Chocolate Hearts - research indicates chocolate contains antioxidants called flavonoids that reduce risk of cardiovascular disease

Science News, March 18, 2000 by Janet Raloff

Test-tube studies by Schmitz's team at Mars dovetail with the findings by both groups. Chocolate procyanidins can dampen the activity of enzymes that trigger inflammation and ratchet up production of nitric oxide, Schmitz reported at the meeting. Moreover, he notes, both of these actions may be independent of the flavonoids' antioxidant role.

Yet Cesar G. Fraga of the University of Buenos Aires hails the procyanidins' antioxidant activity. In work funded by Mars, he has demonstrated a rise of chocolate-derived procyanidins in the blood of men and women who had just eaten semisweet-chocolate candies. His team found that blood sampled 2 hours after candy consumption protected its circulating lipids from oxidation. The more chocolate eaten, the better the protection.

Earlier test-tube studies, he says, indicate that the procyanidins may function as a first line of defense against damaging oxidants--sparing vitamin C and other antioxidant vitamins that would otherwise be destroyed in the battle. In these experiments, while all of the tested procyanidins appeared active, the pentamer offered the best protection.

Nutritionist Carl L. Keen, Fraga's collaborator at UC Davis, has conducted additional Mars-funded work. At the AAAS meeting, he unveiled data from new studies indicating that flavonoid-rich foods may benefit the heart yet another way, by damping the reactivity of blood platelets.

When stimulated by any of several chemical triggers, these cells turn sticky, helping blood to clot. Doctors often recommend that people at risk of heart attacks take aspirins to reduce clotting. Keen's data now show that chocolate's procyanidins work like especially mild aspirins.

His group gave water, procyanidin-rich cocoa, or alcohol-free red wine to groups of 10 men and women. The researchers sampled and tested the volunteers' blood 2 and 6 hours later.

Though both the wine and cocoa significantly delayed the blood's clotting time, only the cocoa protected blood platelets from fragmentation. Platelets tend to fragment when they become overly stickey, Keen says.

At the Experimental Biology meeting in San Diego next month, Penny Kris-Etherton and her colleagues at Pennsylvania State University in State College, who are funded by ACRI, plan to report yet another cardiovascular benefit. In the 24 volunteers whom they studied, diets enriched with dark chocolate or cocoa powder raised the individuals' high-density lipoprotein (HDL) cholesterol, the so-called good cholesterol.

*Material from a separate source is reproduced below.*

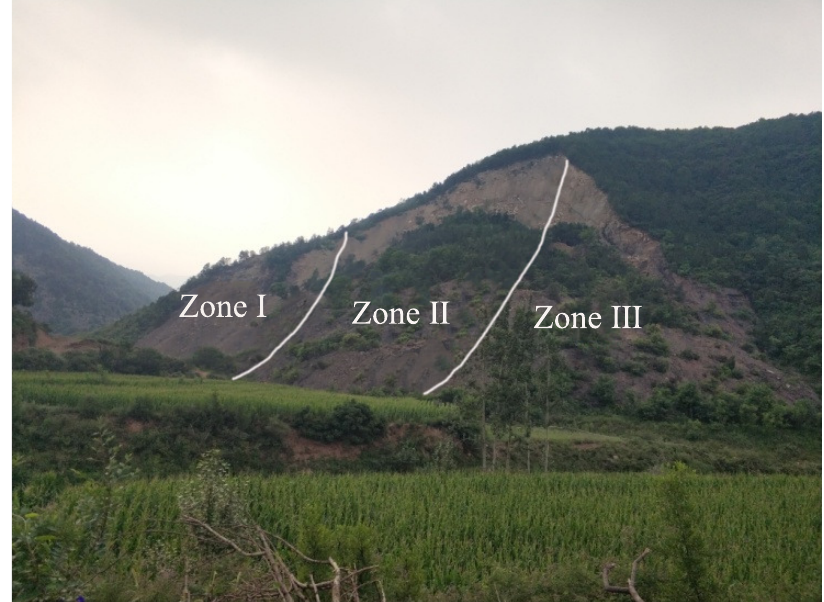
Figure 13. Actual landslide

"This is important," Kris-Etherton says, "because a higher ratio of HDLs to LDLs is associated with a decreased risk of heart disease."

Why should consumers trust the tantalizing data on chocolate if they're all coming from industry-funded research? "That's a valid question," acknowledges nutritionist John W. Erdman of the University of Illinois at Urbana-Champaign who cochaired the AAAS symposium on chocolate. Though he believes people should be skeptical, he also points out that these studies would never get off the ground without candy-industry financing.